Net training with partGenerator:
iniLossTrainNet = NetTrain[iniLossNet, {partGenerator, "RoundLength" -> 3}, All, MaxTrainingRounds -> 3, TrainingProgressCheckpointing -> {"Directory", checkpointDir}]
Trained Net
Once trained one can look at the relevant information of the training process. Import the trained net as an object:
Encoder & Decoder
Set the encoders and decoders for further tests. Set the encoder for image size 500x500 and a MeanImage:
enc = NetEncoder[{"Image", {500, 500}, "MeanImage" -> {0.485, 0.456, 0.406}}];
Set the decoder for the classe which 0 means no rooftop and 1 means rooftop:
dec = NetDecoder[{"Class", {0, 1}, "InputDepth" -> 3}];
Training information
Extract the trained net:
finalTrainedNetEval =
NetExtract[finalTrainedNet["TrainedNet"], "eval"]
Set the encoder:
finalTrainedNetEvalEnc =
NetReplacePart[finalTrainedNetEval, "Input" -> enc ]
Set the decoder:
finalTrainedNetEvalDec =
NetReplacePart[finalTrainedNetEvalEnc, "Output" -> dec ]
Export the net to test:
Export["FinalTrainedNetEval.mx", finalTrainedNetEvalDec]
Net Evaluation
netEvaluation =
Import["/Volumes/ECG/ProjectWSS/AerialImageDataset/\
FinalTrainedNetEval.mx"]
Test Files
Take a random file from the training set:
randomFile = RandomSample[FileNames["image/*.tif"], 1];
TestImage = Import[randomFile[[1]]];
TestMask =
Import[StringReplace[randomFile[[1]], "image/" -> "mask/"]];
Take 100 partition of the image to feed into the net:
imageToTest = ImagePartition[TestImage, {500, 500}];
maskToTest = ImagePartition[TestMask, {500, 500}];
rand1 = RandomInteger[{1, 10}];
rand2 = RandomInteger[{1, 10}];
ImageCompose[
imageToTest[[rand1,
rand2]], {Image[netEvaluation[imageToTest[[rand1, rand2]]]], 0.5}]
ImageCompose[
maskToTest[[rand1,
rand2]], {Image[netEvaluation[imageToTest[[rand1, rand2]]]], 0.5}]

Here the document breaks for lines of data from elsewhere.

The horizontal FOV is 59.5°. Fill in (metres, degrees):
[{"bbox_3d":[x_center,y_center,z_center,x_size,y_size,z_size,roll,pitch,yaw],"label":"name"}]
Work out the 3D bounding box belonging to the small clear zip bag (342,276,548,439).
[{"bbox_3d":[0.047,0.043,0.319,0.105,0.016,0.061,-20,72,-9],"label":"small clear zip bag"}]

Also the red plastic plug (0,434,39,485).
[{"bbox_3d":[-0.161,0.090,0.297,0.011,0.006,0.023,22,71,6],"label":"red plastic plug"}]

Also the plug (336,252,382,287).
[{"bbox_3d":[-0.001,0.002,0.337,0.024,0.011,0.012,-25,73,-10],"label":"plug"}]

Compare the percentage of building in the area with the net and the mask:
{{"Net", "Mask"}, {ImageMeasurements[
Image[netEvaluation[imageToTest[[rand1, rand2]]]], "Mean"],
ImageMeasurements[maskToTest[[rand1, rand2]], "Mean"]}} // Dataset
GeoImage
testImage[latitud_, longitud_, net_] :=
Module[{geoImage, geoImageResize},
geoImage =
GeoImage[GeoPosition[{latitud, longitud}],
GeoRange -> Quantity[75, "Meters"], GeoProjection -> "Mercator",
ImageSize -> Small];
geoImageResize = ImageResize[geoImage, {500, 500}];
{ImageCompose[geoImageResize, {Image[net[geoImageResize]], 0.3}]
, Image[net[geoImageResize]]}]
IER-UNAM
IER = testImage[18.839940, -99.235635, netEvaluation]